Open rsetaluri opened 2 years ago

rsetaluri commented 2 years ago

The following code

class Foo(m.Circuit):
    T = m.Array[8, m.Bits[6]]
    S = m.Array[4, m.Bits[6]]
    io = m.IO(
        I=m.In(T),
        O=m.Out(S),
    )
    io.O @= io.I[:4]

print (Foo.O.trace())
m.compile(Foo.name, Foo, output="coreir")
print (Foo.O.trace())

prints out

Foo.I[slice(0, 4, None)]
array([Foo.I[0], Foo.I[1], Foo.I[2], Foo.I[3]])

Functionally of course these are the same.
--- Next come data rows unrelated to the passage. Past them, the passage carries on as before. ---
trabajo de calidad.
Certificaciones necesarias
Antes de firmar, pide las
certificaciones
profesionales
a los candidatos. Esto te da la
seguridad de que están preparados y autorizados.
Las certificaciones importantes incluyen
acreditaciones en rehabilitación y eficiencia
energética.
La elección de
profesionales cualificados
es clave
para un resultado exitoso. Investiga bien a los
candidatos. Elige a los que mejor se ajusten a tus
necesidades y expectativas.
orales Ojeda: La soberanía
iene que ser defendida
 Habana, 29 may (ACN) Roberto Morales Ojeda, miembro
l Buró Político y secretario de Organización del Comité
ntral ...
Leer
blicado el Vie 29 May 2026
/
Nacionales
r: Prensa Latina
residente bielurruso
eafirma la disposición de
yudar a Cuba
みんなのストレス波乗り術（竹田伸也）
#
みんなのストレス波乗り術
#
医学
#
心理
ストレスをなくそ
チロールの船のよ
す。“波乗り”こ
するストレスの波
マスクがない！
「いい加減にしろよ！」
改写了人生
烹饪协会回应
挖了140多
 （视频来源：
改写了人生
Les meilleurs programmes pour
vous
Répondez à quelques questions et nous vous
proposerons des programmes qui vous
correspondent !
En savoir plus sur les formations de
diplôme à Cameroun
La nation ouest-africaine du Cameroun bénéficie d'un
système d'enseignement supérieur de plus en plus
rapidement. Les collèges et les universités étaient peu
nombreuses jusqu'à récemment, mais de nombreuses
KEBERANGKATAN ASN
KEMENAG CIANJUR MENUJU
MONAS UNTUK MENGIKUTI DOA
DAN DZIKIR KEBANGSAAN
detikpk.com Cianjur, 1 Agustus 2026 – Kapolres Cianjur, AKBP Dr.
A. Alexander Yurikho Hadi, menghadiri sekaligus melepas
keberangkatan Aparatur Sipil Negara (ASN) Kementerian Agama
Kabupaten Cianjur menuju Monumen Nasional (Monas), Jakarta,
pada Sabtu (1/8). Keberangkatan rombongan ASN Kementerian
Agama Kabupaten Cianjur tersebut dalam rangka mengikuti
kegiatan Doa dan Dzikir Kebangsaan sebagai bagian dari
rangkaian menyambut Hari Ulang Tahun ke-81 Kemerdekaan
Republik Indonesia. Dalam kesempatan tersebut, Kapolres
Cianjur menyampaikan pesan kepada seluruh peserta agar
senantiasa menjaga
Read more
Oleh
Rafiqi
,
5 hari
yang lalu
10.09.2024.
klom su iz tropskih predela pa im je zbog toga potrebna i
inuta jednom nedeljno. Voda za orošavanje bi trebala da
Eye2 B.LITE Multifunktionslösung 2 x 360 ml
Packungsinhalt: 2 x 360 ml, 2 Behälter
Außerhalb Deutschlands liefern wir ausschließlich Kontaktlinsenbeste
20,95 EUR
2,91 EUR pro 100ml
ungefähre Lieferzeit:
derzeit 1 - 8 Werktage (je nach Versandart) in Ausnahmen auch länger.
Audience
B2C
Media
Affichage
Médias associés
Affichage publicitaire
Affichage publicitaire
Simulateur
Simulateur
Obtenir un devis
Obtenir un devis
Would it be possible for the compilation be side-effect free in this regard?


P.S. the reason this came up is that I was doing a test for MLIR where I compiled to CoreIR first, then to MLIR. In the MLIR compiler, when tracing an array connection, we switch on if the driver is a slice or if it's anonymous. If it's a slice we emit an ArraySliceOp (vs. a sequence of ArrayGetOp's). Therefore, I was seeing different results when I compile to CoreIR before vs. not.

It's not a huge problem for me -- I can just always emit a sequence of ArrayGetOp's. But I figured it would be nice to have the compilation be side-effect free anyway.

leonardt commented 2 years ago

This would suggest that some code path in the coreir compilation is causing the array to be flattened

leonardt commented 2 years ago

(If this doesn't happen in the MLIR code path, perhaps it's fine to just leave this as is and for your test just do MLIR first?)

rsetaluri commented 2 years ago

(If this doesn't happen in the MLIR code path, perhaps it's fine to just leave this as is and for your test just do MLIR first?)